Catholic education and evangelization
The nuncio detailed Catholic education and ecclesial renewal. Vatican II’s “teaching on worship, the mystery of the Church, the Word of God, and dialogue with the world converge in one vision: a Church rooted in faith, animated by hope, and engaged with humanity through love.”
Gravissimum Educationis remains “a sure guide,” Pierre said. “It affirmed the right of every person to an education ordered to truth and dignity, the role of parents as first educators, and the inseparable bond between faith and reason in forming the whole person.”
“Pope Leo now develops that heritage, urging educational communities to be builders of bridges, not walls — allowing reconciliation and peacemaking to become ‘the method and content of learning.’”
Leo urges “educational communities not just to impart skills but to heal relationships, form consciences, and choose not what is convenient but what is just,” Pierre said.
Catholic education remains one of the great “success stories” and “enduring strengths” of the Church in the United States, Pierre said. “Vatican II did not create this educational mission, but it gave it a new horizon: calling Catholic education to look outward, to engage a rapidly changing world, and to form disciples ready to bring the Gospel into new cultural and social contexts.”

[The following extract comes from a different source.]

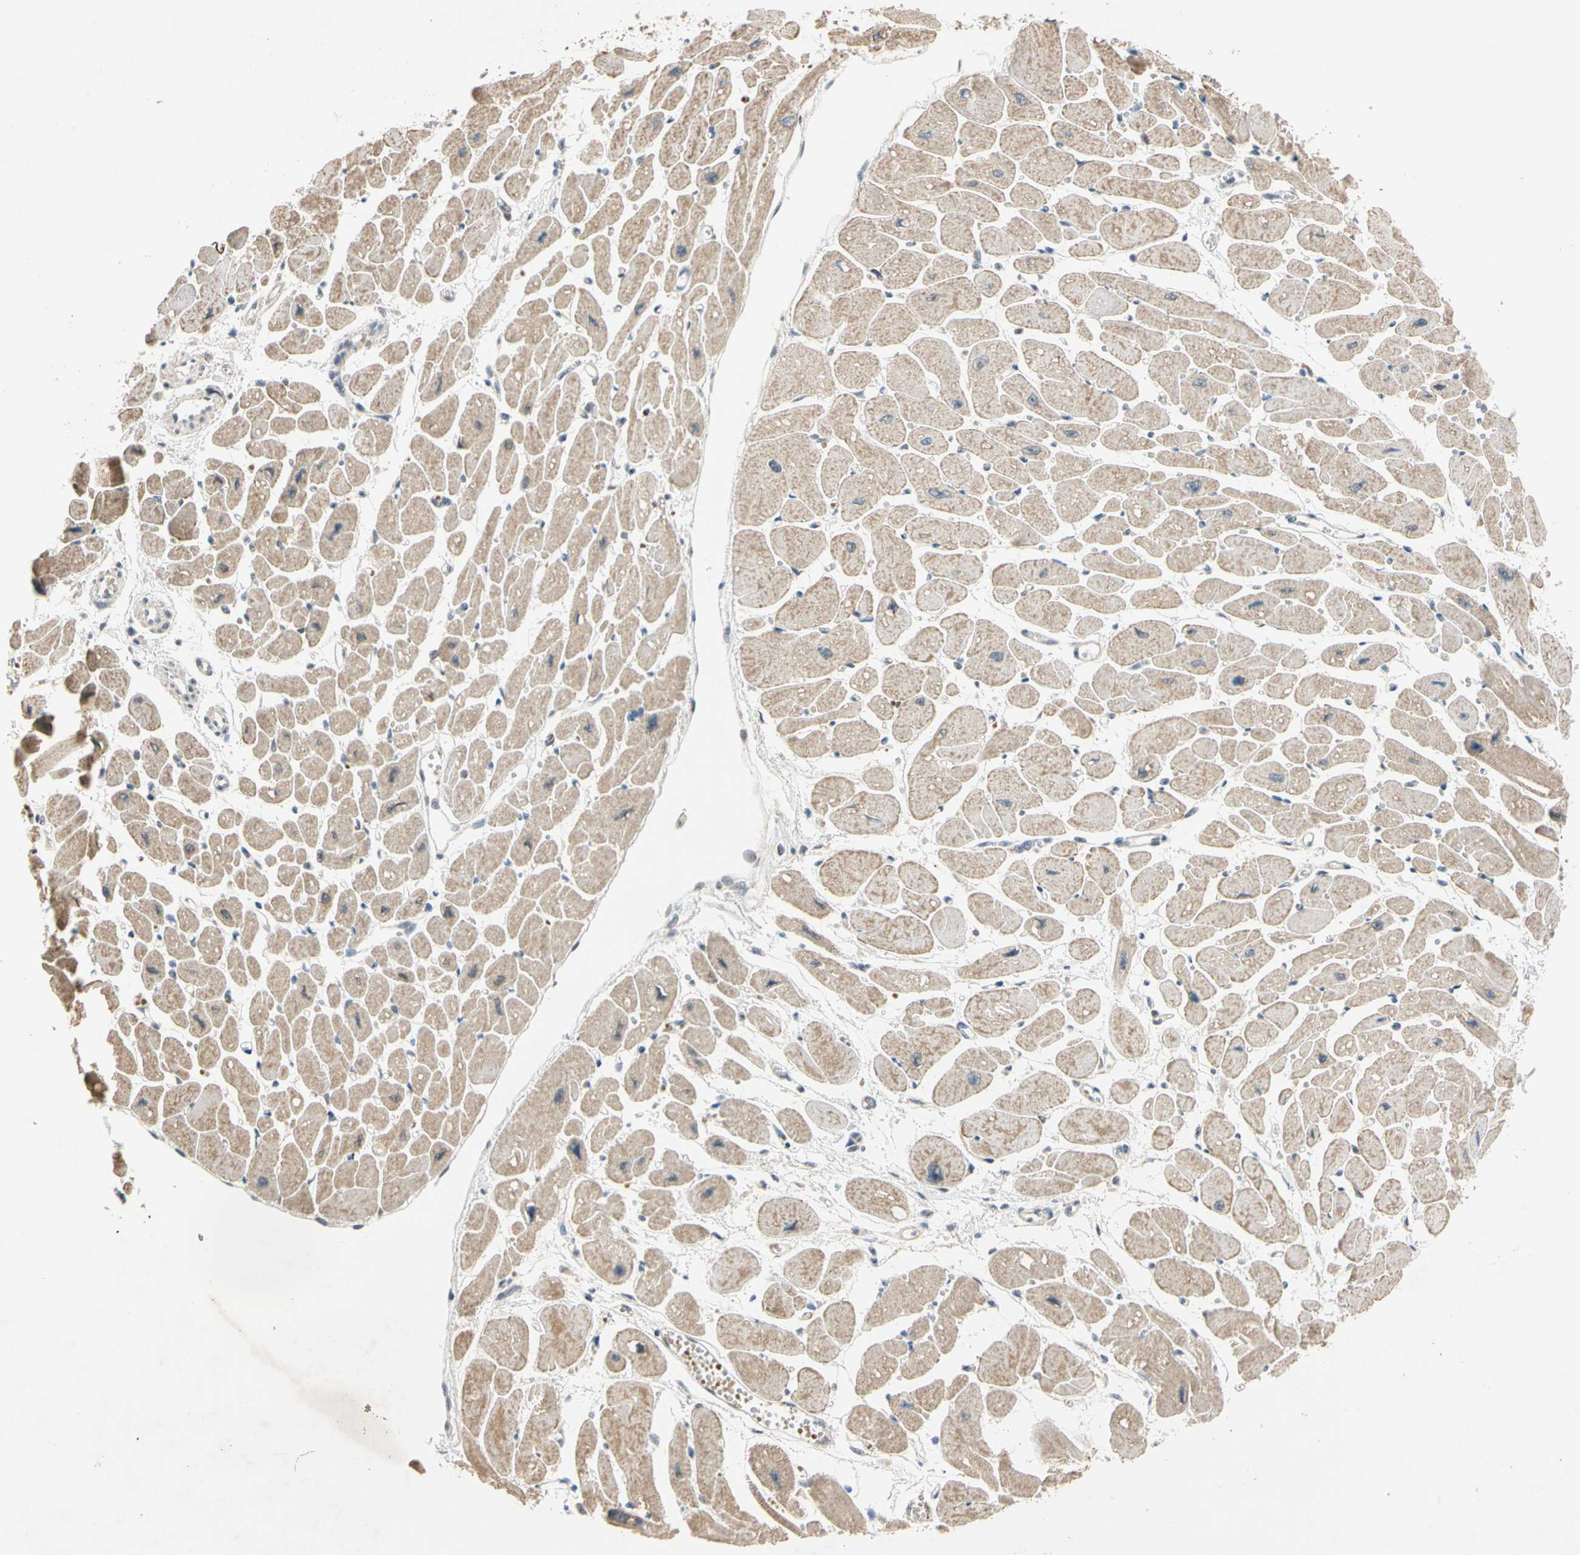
{"staining": {"intensity": "weak", "quantity": ">75%", "location": "cytoplasmic/membranous"}, "tissue": "heart muscle", "cell_type": "Cardiomyocytes", "image_type": "normal", "snomed": [{"axis": "morphology", "description": "Normal tissue, NOS"}, {"axis": "topography", "description": "Heart"}], "caption": "This is an image of immunohistochemistry staining of unremarkable heart muscle, which shows weak positivity in the cytoplasmic/membranous of cardiomyocytes.", "gene": "RIOX2", "patient": {"sex": "female", "age": 54}}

Catholic education “continues to be a radiant witness of evangelizing hope; where it is neglected or narrowed, the light grows dim,” Pierre said. It “offers a window into the wider story of how the council’s teaching has been received across the Church in this country.”
Mission of the bishops
“If we embrace this full inheritance of Vatican II — the educational, pastoral, and social dimensions alike — the Church in the United States can continue to be what she has so often been: a leaven within this nation, a sign of hope that transcends division, and a servant of the common good grounded in the dignity of every human being.”
Bishops have “a call to represent the Church of the council,” Pierre said. “In our priesthood and episcopal vocation, we are called to be men of communion — pastors who walk with the people of God rather than standing apart.”
Bishops have a mission in evangelization and ecumenism, and in their engagement with public life, he said. Bishops “are not chaplains to parties or distant commentators but shepherds who bring the breadth of Catholic social teaching into civic discourse in a way that transcends partisanship.”
Pierre once again asked the bishops: “Where have we been, and where are we going?”
“The council is not behind us; it stands before us, the map for our journey,” Pierre said. “We are a Church rooted in the grace of the Second Vatican Council; a Church still receiving and embodying its vision; a Church sent forth in unity, as disciples and shepherds, bringing hope, joy, and mercy to a world in need.”
“The council’s documents continue to form us and guide our discernment of this moment,” Pierre said. “Pope Leo XIV now carries that same vision forward, interpreting it anew for the world of today.”
“If we walk faithfully with him, we will be the Church the council envisioned: a pilgrim people, a sacrament of communion, a beacon of hope, and a servant of the poor — drawing, even now, new maps of hope for the generations to come,” the nuncio concluded.